1.10.15

En París

Rubén Martín Díaz (Albacete, 1980) publica en La Isla de Siltolá su cuarto libro, Arquitectura o sueño, palabras tomadas de un verso de Gimferrer. El primero, por cierto, que no obtuvo previamente un galardón. Con el segundo, El minuto interior, ganó los premios Adonais y Ojo Crítico de RNE. 
No hace falta decir que lleva un prólogo. "Los labios de la inteligencia" es un bonito texto del aforista León Molina que se agradece por su concisión, su honestidad y por estar escrito con el debido entusiasmo. Qué menos. En él se nos avisa de que este libro es "poesía verdadera", "auténtica poesía y poesía que dice la verdad". "Habla, añade, del viaje de un hombre joven a una ciudad vieja", donde abandona "el tiempo de la inocencia". Esa vieja ciudad, que Molina no nombra, es París y el hombre joven Martín Díaz que proyecta en cincuenta poemas (diez componen la primera y la última parte y quince cada una de las otras dos) su personal plano de la Ciudad de la Luz, levantado a partir de un intenso verano allí. 
Son poemas en prosa y, a veces, más prosas que poemas. Desde el primer momento, hay un deliberado tono ensayístico (a rachas filosófico) que confirma esa impresión. Un efecto que se agudiza por el matiz diarístico del libro. 
La pintura es un eje central del conjunto. Hay constantes referencias a obras concretas (visitadas en museos muy conocidos) y a pintores. Citemos algunos títulos: "La Gran Odalisca", "Delacroix", "El grito de Munch", "Arcimboldo", "La balsa de la Medusa", "Van Gogh", etc. Y a algunos artistas, amén de los ya mencionados: Manet, Matisse, Lorraine, Velázquez, Constable, etc.
Otra línea central se basa en la reflexión sobre la creación o la propia escritura, mezcla de poética y metapoesía. Así, cuando dice: "Cuando escribo, pues, no soy el poeta, soy la poesía"; "En soledad, escucho el rumor del pensamiento al construir ideas"; "El poeta es el poema"; "El poeta es el cuadro, es su contemplación"; "El poeta es el poema, es el cuadro, no es él"; "El poeta se hace fuerte en el silencio, igual que Nabokov: lee, relee, escribe, reescribe"; y "He cerrado los ojos con motivo de leerme el interior".
Muy pertinente nos ha parecido la mención a Wallace Stevens y a sus adagios. Léase "Breviario". 
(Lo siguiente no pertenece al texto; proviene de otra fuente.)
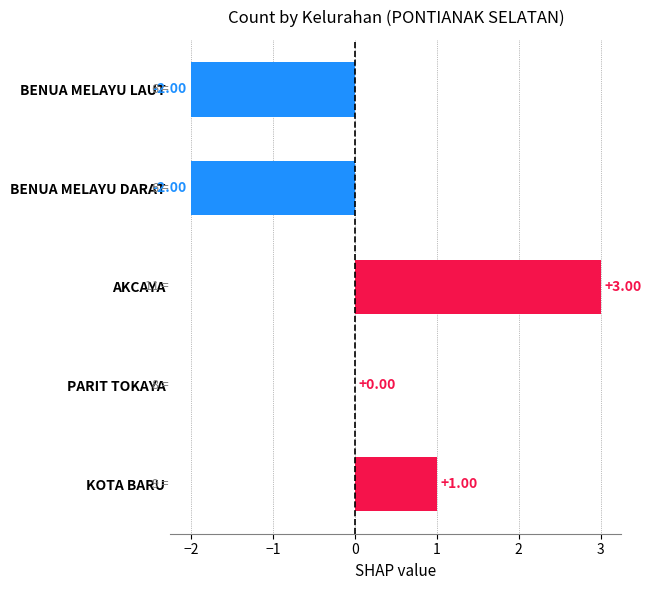

What is the sum of the values at AKCAYA and PARIT TOKAYA?

3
Por último, está la vía que aúna las impresiones del viaje (no va solo) con lugares precisos que dan título a otros poemas: "Torre Eiffel", "Midnight in Paris", "6 Place des Vosges", "Crucero por el Sena", "Torre Sain Jacques", etc. El que cierra no miente: "París".
Se podría hablar de culturalismo, sí, pero cómo evitarlo si de esa ciudad de la cultura se trata. No es decorativo. Ni tópico. Basta con leer "Nombres propios" o "Diario anónimo" (con Valente al fondo) o, en fin, "Grandes maestros", donde visita las tumbas parisinas de algunos de ellos. En Pére Lachaise y Montparnasse, donde "garabateo estas pobres, simples, humildes palabras". Distingue, eso sí, entre el hombre (o la mujer) y su obra. 
A la hora de mencionar influencias, señalaría un poema paradigmático: "El bosque", donde uno escucha ecos de María Zambrano, Antonio Colinas o Vicente Valero. Lo borgeano es señal en el verso: "Un grano de arena es en sí mismo un universo", algo que también podría haber escrito Szymborska, 
El sueño, contrapuesto a la arquitectura, delata la veta imaginativa del libro, de la poesía de Martín Díaz. Ese despertar, por ejemplo, "donde todo se funde y no hay quien sepa distinguir realidad de imaginario". "Poesía y realidad" se titula un poema, donde cita a Juarroz. 
También hay una fijación singular por las cosas, por los objetos. 
En un momento dado leemos: "Escribo porque pienso que es la forma más humana y sincera de vivir conmigo mismo". Eso ha hecho para trasladar al lector (y antes a sí mismo) la experiencia de vivir, siquiera de paso, en esa ciudad literaria que supera los márgenes, estrictos o amplios, de la literatura.